If we attempted the same today we would, for certain,be shot on sight. 

Giggling a bit, as excitable 17 year olds are prone to do, a group of us made our way up a steep grassy bank and there in front of us was the splendour of the Humber Suspension Bridge. 


It was a mass of activity on the eve of the formal opening ceremony by Queen Elizabeth II which was to take place on 17th July 1981. A grand civic event it was to be. 

After all, the structure was the longest single span suspension bridge in the world , a major feat of technical and civil engineering and deserving of accolade and acclaim. 

Work had begun way back in 1972 with the North Tower completed some two years later on the hard chalk bed rock of the Humber Bank. The need to establish the South Tower in a caisson to counter the shifting mud of the river meant it was a further couple of years before the task of spinning the cables to support the box road sections could begin. 

The sections, prefabricated on shore and then floated into position took from the autumn of 1979 until the following summer to be lifted and fixed to allow the road surface to be laid. 

Although the visit of HM The Queen was to be the highlight of the £90 million project the bridge was actually useable by traffic in June 1981 as a test period. The infrastructure features of the visitor car park and Toll Booths were well established and from the former we had started our stunt. 

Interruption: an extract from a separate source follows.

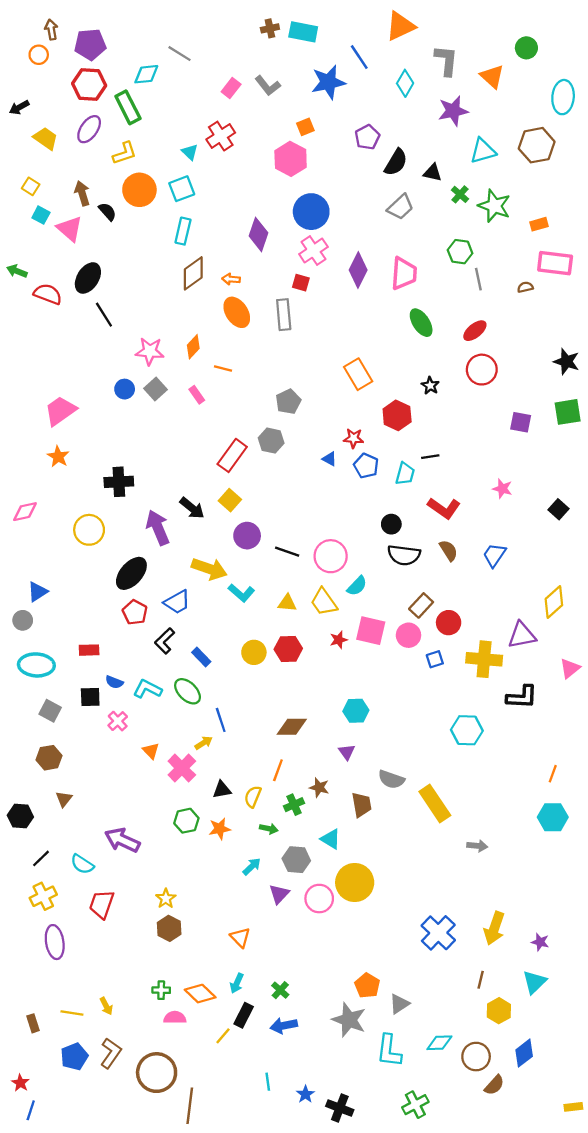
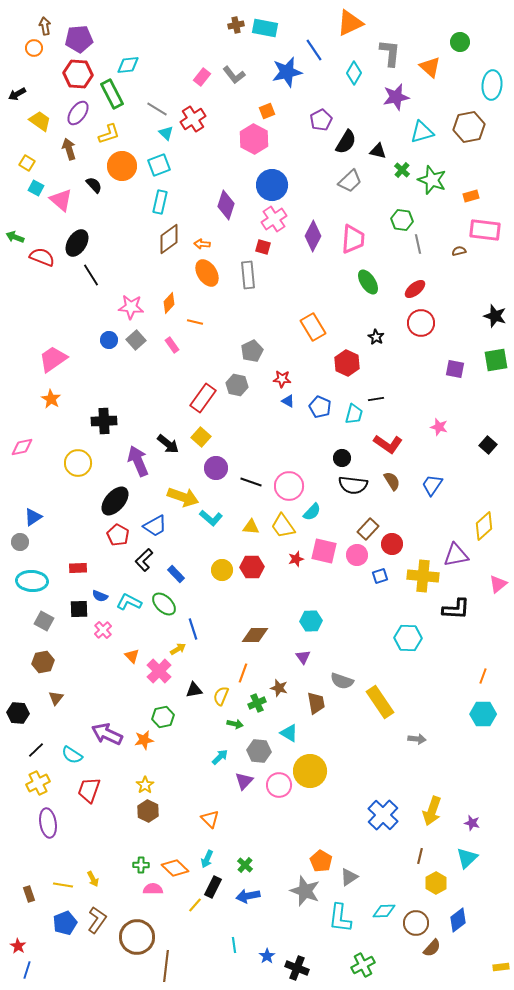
gray line: (180, 54) -> (157, 109), moved
brown arrow: (82, 193) -> (69, 149), moved
red star: (354, 438) -> (282, 379), moved
orange star: (220, 829) -> (144, 740), moved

Only one of us, all still at school, had a driving licence and use of a car at that time and so Dave, his real name, being that person was the natural choice to take centre stage in what we had planned. 

It should also be said that Dave was the only person with access to a formal dinner suit or tuxedo and although this was his fathers it was a reasonable fit. 

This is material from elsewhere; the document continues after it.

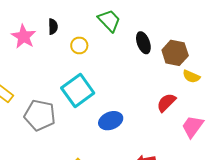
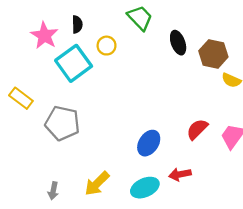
cyan square: (78, 90) -> (74, 63), moved
red semicircle: (166, 103) -> (197, 129), moved
blue ellipse: (111, 121) -> (149, 143), moved, turned -35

In a bid to tidy up for the ceremony the concourse in front of the north tower booths was littered with building materials and stray vehicles of contractors and the Bridge Board but this provided good cover for us. We were also out of the line of vision from the futuristic Control Room Building which was an advantage against detection. 

Like a well oiled machine we all knew our roles. Two of us attached the stringy ends of multi coloured cotton bunting to respective sides of one of the booth lanes and Dave, with his Mother’s best dress making scissors, made a ceremonial incision accompanied by a short speech along the lines of “God Bless the Bridge and all who cross over her”. I was not sure then as now whether a bridge is of the feminine gender. 

The fourth member of our clique took a few photographs as a permanent record of the event. 

Dave does the deed
We must have looked very dodgy and furtive but at no time were we approached or challenged by anyone of authority. This accentuated our feeling of elation and success although in truth we may just have been one of a succession of students with the same prank idea and that the Bridge Staff,  tired of being distracted ahead of the Royal Visit,  just turned a blind eye to our adolescent behaviour. 

The whole thing took just a few minutes but (sadly) forms one of the most satisfying moments of my otherwise very conventional and boring teenage years. 

As far as I know the official ceremony went off well but then again not surprising as our dress rehearsal will have ironed out any potential difficulties that the Queen may have experienced on her and the Bridge’s big day.